=== Information provided ===

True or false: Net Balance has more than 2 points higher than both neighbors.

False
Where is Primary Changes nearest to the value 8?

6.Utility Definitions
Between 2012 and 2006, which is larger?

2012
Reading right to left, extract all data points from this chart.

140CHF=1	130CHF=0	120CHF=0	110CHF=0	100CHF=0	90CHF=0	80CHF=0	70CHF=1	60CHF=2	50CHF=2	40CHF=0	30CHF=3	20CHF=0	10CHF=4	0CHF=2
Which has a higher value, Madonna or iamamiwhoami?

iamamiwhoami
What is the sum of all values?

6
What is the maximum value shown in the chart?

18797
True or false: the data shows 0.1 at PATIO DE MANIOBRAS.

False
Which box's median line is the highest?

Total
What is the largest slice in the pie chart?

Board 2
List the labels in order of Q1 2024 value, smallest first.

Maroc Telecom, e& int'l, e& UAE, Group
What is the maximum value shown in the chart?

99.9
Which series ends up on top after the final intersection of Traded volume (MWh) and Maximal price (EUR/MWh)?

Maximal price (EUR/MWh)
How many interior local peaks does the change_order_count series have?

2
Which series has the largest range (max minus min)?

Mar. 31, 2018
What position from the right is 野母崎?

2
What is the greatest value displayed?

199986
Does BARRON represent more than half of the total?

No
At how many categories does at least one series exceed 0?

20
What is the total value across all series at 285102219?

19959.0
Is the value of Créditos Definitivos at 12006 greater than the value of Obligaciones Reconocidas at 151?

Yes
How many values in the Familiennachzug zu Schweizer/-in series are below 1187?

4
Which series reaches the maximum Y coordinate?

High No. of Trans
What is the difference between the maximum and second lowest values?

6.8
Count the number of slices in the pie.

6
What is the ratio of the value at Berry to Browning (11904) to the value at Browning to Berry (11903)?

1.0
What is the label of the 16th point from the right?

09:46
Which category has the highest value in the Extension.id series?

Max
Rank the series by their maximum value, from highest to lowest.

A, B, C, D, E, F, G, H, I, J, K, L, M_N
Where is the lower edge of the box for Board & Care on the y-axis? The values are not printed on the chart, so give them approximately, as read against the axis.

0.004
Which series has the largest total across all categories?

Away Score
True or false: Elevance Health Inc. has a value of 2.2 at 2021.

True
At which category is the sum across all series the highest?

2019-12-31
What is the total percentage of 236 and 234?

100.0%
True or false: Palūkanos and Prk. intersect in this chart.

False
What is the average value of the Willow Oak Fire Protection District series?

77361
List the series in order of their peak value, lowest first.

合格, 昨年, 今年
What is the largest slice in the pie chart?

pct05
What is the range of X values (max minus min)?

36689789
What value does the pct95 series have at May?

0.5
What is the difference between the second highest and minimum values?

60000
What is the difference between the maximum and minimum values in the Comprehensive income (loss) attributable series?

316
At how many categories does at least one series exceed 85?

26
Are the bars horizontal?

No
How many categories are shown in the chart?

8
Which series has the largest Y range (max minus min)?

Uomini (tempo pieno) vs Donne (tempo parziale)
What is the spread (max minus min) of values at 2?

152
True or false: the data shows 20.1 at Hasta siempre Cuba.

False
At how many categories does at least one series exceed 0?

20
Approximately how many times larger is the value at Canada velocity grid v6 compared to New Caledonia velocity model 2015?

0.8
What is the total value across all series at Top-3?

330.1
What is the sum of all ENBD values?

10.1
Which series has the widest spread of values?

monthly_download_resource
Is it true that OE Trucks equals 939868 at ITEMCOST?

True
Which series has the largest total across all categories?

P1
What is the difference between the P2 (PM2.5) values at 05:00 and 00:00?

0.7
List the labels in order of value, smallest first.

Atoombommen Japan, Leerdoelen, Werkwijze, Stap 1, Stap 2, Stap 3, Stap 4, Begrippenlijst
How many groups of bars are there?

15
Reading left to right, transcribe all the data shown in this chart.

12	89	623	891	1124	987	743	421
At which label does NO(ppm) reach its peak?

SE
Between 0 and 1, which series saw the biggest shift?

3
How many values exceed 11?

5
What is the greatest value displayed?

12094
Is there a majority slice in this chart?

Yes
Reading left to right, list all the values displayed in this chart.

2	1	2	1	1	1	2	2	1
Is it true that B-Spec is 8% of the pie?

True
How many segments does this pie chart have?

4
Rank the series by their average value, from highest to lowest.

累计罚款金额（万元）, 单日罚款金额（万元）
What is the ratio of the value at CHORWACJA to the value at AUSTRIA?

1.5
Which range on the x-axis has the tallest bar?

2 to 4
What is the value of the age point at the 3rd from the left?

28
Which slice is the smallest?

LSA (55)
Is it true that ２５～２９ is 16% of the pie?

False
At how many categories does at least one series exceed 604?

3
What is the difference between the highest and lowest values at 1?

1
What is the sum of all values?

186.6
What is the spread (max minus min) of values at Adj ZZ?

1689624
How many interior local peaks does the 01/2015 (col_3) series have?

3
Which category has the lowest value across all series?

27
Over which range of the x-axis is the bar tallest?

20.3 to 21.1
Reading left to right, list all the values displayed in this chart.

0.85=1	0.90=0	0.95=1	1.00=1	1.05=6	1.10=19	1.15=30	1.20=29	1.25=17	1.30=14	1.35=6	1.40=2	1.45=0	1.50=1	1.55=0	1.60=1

===

Report every line of the material above that contains the word "Maximal", copying each line in full.

Which series ends up on top after the final intersection of Traded volume (MWh) and Maximal price (EUR/MWh)?
Maximal price (EUR/MWh)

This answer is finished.